Wiener and Ravitch Debate
History is an inseparable part of the academic curriculums, although many students do not possess rich knowledge in this subject. Many politicians and historians try to solve the problem. The debate of Jon Wiener and Diane Ravitch touches upon the content of the history course as well as the ideas of improving the quality of teaching.
Jon Wiener (2005) considers that the course of history should involve not only heroic episodes but rather show multiple perspectives including people who were not at the forefront, like slaves or immigrants. He offers “teaching the conflicts” as the best medium for learning history (Wiener, 2005) which presupposes the discussion of various opinions and the development of critical thinking. Therefore, freedom remains the central aspect of the history course, however, students get a complex analysis of changes of this phenomenon in time.

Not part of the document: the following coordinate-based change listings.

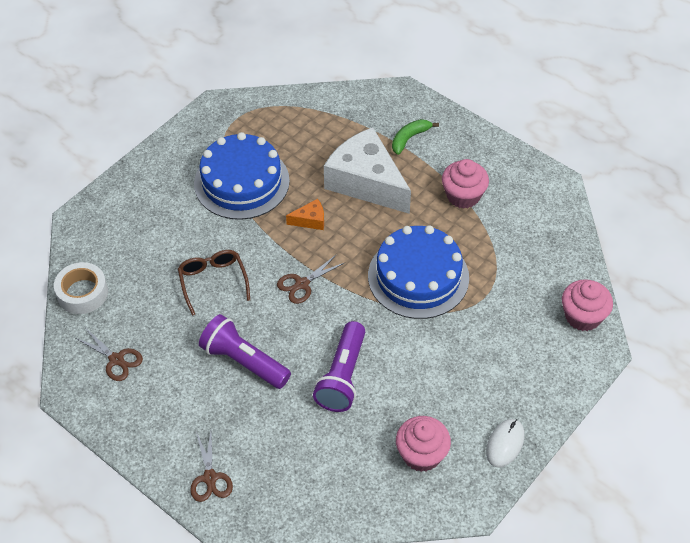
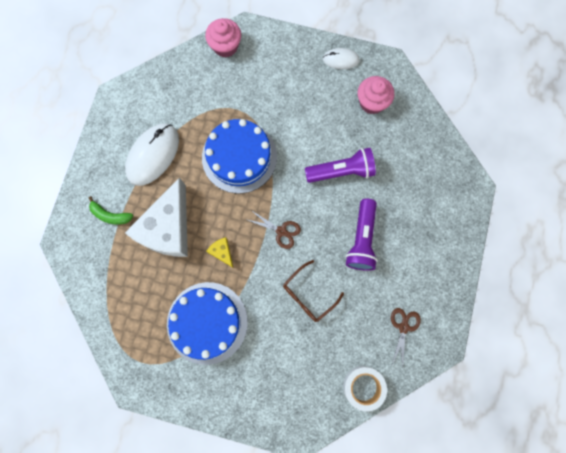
camera: 115 degrees left, 25 degrees up
(210, 478) = (452, 217): brown scissors -> none
(310, 220) = (222, 252): orange cheese -> yellow cheese
(463, 196) = (153, 155): pink cupcake -> white mouse

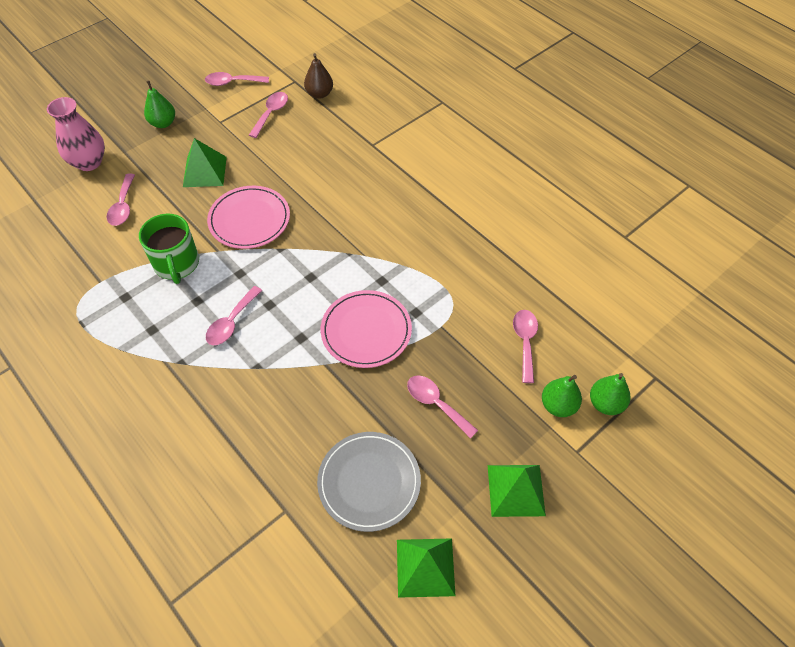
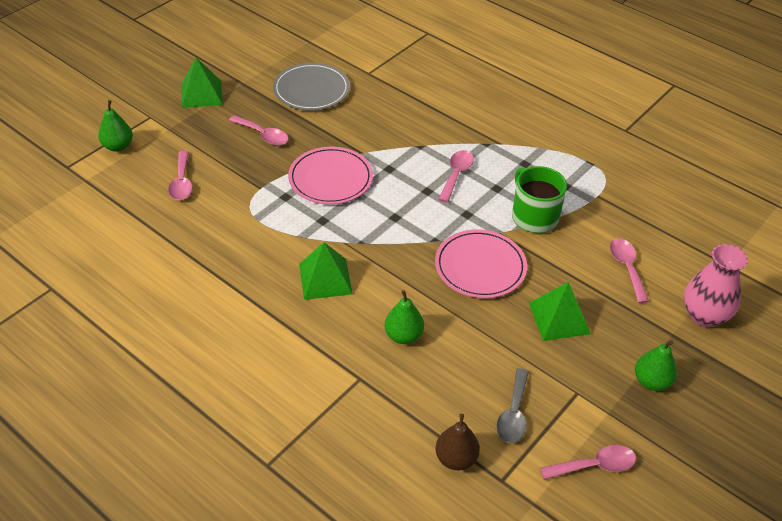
camera: 170 degrees right, 10 degrees down
(271, 113) = (513, 414): pink spoon -> grey spoon
(425, 567) = (267, 56): green pyramid -> green pyramid (325, 279)
(558, 405) = (159, 142): green pear -> green pear (403, 336)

Diane Ravitch (2005) denies the effectiveness of “teaching the conflicts” because students do not know the main facts to discuss different points. The problem is that history smothered in social sciences and many teachers lack the knowledge of history. Thus, the incompetent teachers turn history into a boring subject. Besides, the idea of multiple perspectives can embrace unimportant discussions and the main aim is to select the most significant topics.
Diane Ravitch has a stronger position in this discussion as she takes a deeper insight into this issue and tries to change the roots of the problem. Diane Ravitch concentrates much on the quality of teaching and ways to improve it. As for the Jon Wiener’s approach, it is more superficial as he pays attention only to the content of the history course.
People grasp the lessons of history in order to avoid mistakes in future. However, history does not offer one approach or one truth. Any event can be regarded from many perspectives; therefore, historians still disagree on many issues. The debate underpins this idea, as Wiener and Ravitch cannot find the compromise. Both their opinions concerning the methods and quality of teaching are reasonable and supplemented by arguments.